WOKEISM AT ITS WORSE! Now Wanting to Lose Weight And Look Healthy Instead of Being Obese And Unhealthy, According to an Obese White Woman by the Name of Virginia Sole-Smith, is the Result of SLAVERY AND WHITE SUPREMACY. Smith, Author of “Fat Talk,” Claims People’s Desire to be Slim Stems From the End of Slavery as White Americans Sought Other Ways to “Demonize Black and Brown Bodies.” It is Also the Result of the Patriarchy, Which is Another WOKE Slap at Men And Male Leadership in the Family And Society. Most Black People Are Laughing at This, Wishing Some WOKE People Would Stop Trying to Help Black People if They Are Going to Say Stupid Things Like This. Daniel Whyte III, President of Gospel Light Society International, Says Being Fat or Obese Does Not Come From Slavery, White Supremacy, or The Patriarchy; it Comes From Black And White Americans Committing The Sin of Gluttony, Not Practicing Self-Control, and Not Exercising. Period!
- A guest on NPR’s Fresh Air said aversion to fatness stems from the end of slavery
- Virginia Sole-Smith wants to end the negative connotations of fatness
- She is the author of the new book ‘Fat Talk: Parenting in the Age of Diet Culture’
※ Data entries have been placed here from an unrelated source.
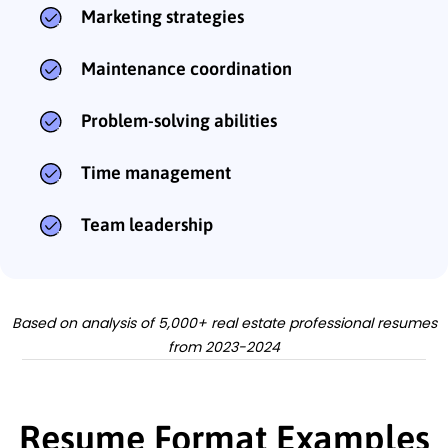
Marketing strategies
Maintenance coordination
Problem-solving abilities
Time management
Team leadership
Based on analysis of 5,000+ real estate professional resumes
from 2023-2024
Resume Format Examples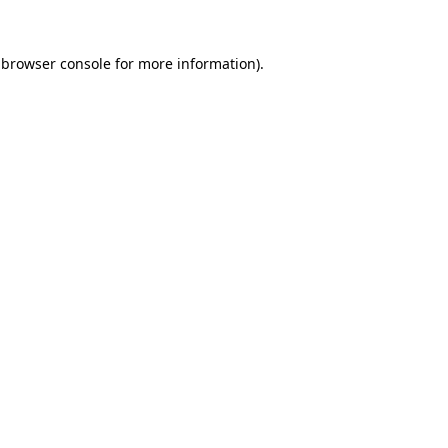
browser console
for more information).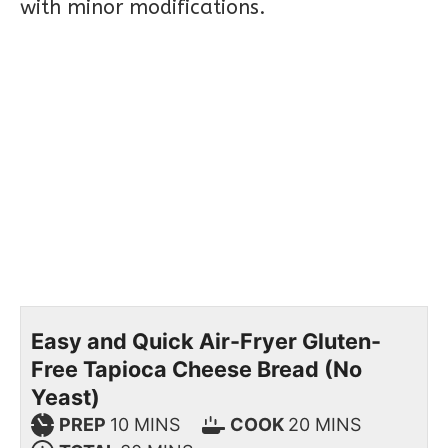
with minor modifications.
Easy and Quick Air-Fryer Gluten-
Free Tapioca Cheese Bread (No
Yeast)
PREP
10
MINS
COOK
20
MINS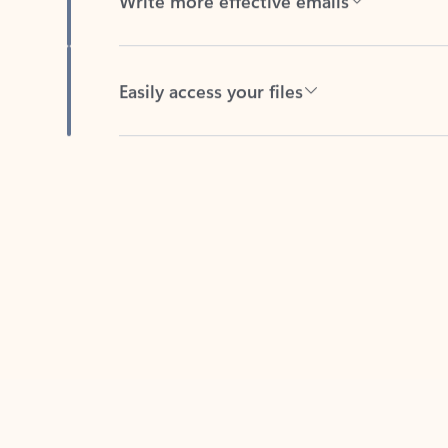
Easily access your files
Back to tabs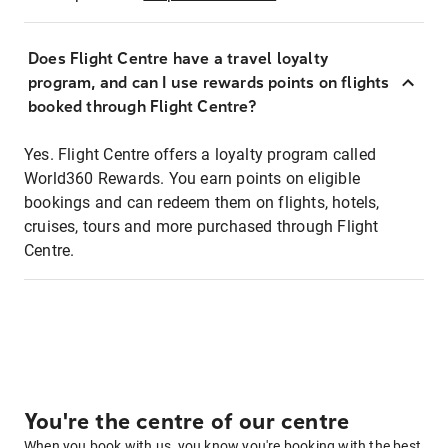
Does Flight Centre have a travel loyalty
program, and can I use rewards points on flights
booked through Flight Centre?
Yes. Flight Centre offers a loyalty program called
World360 Rewards. You earn points on eligible
bookings and can redeem them on flights, hotels,
cruises, tours and more purchased through Flight
Centre.
You're the centre of our centre
When you book with us, you know you're booking with the best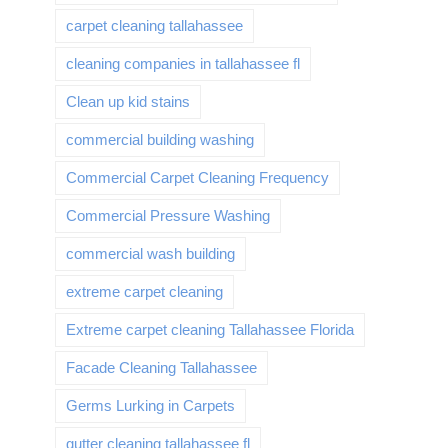
carpet cleaning tallahassee
cleaning companies in tallahassee fl
Clean up kid stains
commercial building washing
Commercial Carpet Cleaning Frequency
Commercial Pressure Washing
commercial wash building
extreme carpet cleaning
Extreme carpet cleaning Tallahassee Florida
Facade Cleaning Tallahassee
Germs Lurking in Carpets
gutter cleaning tallahassee fl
A guest on NPR’s show Fresh Air promoted the idea that the desire to be thin stems from white supremacy while discussing how parents should communicate weight with their children.
Journalist Virginia Sole-Smith appeared on the show on Tuesday to discuss her new book Fat Talk: Parenting in the Age of Diet Culture which includes the theory that fatphobia can be traced back to the end of slavery in the US.
Her argument is that when slavery was abolished and African Americans started gaining rights, white supremacists sought to maintain old inequalities by demonizing black bodies and glamorizing thinness.

‘This is really about maintaining systems of white supremacy and patriarchy,’ she said on the show.
‘The chronic experience of weight stigma… is similar to the research we see on chronic experiences of racism or other forms of bias,’ Sole-Smith said.
Sole-Smith also cited the work of Sabrina Strings, and her recent book Fearing the Black Body. Strings argues that the modern aversion to being fat has nothing to do with health but is instead a way of using weight to perpetuate racism and classism.
‘Her research talks about how, as slavery ended, Black people gained rights, obviously, white supremacy is trying to maintain the power structure,’ said Sole-Smith.
‘So celebrating a thin white body as the ideal body is a way to “other” and demonize Black and brown bodies, bigger bodies, anyone who doesn’t fit into that norm,’ she added.
Sole-Smith proposes that toxic American attitudes around weight can be combated by encouraging parents to normalize fatness.
She identifies as ‘small fat’ herself and advocated making the term neutral as opposed to derogatory as a way to ‘take all the power out of the word’.
‘We make it something that can’t be weaponized against us, and that really is the first step towards starting to dismantle anti-fat bias,’ she added.
Last year TIME magazine experienced backlash after it published an article exploring a similar theme – claiming that the act of exercising was a form of white supremacy.
The piece, titled ‘The White Supremacist Origins of Exercise,’ put forward the idea that exercise was a pastime started in the early 1900s by white Americans who sought to strengthen their race amid increasing immigration and the abolition of slavery.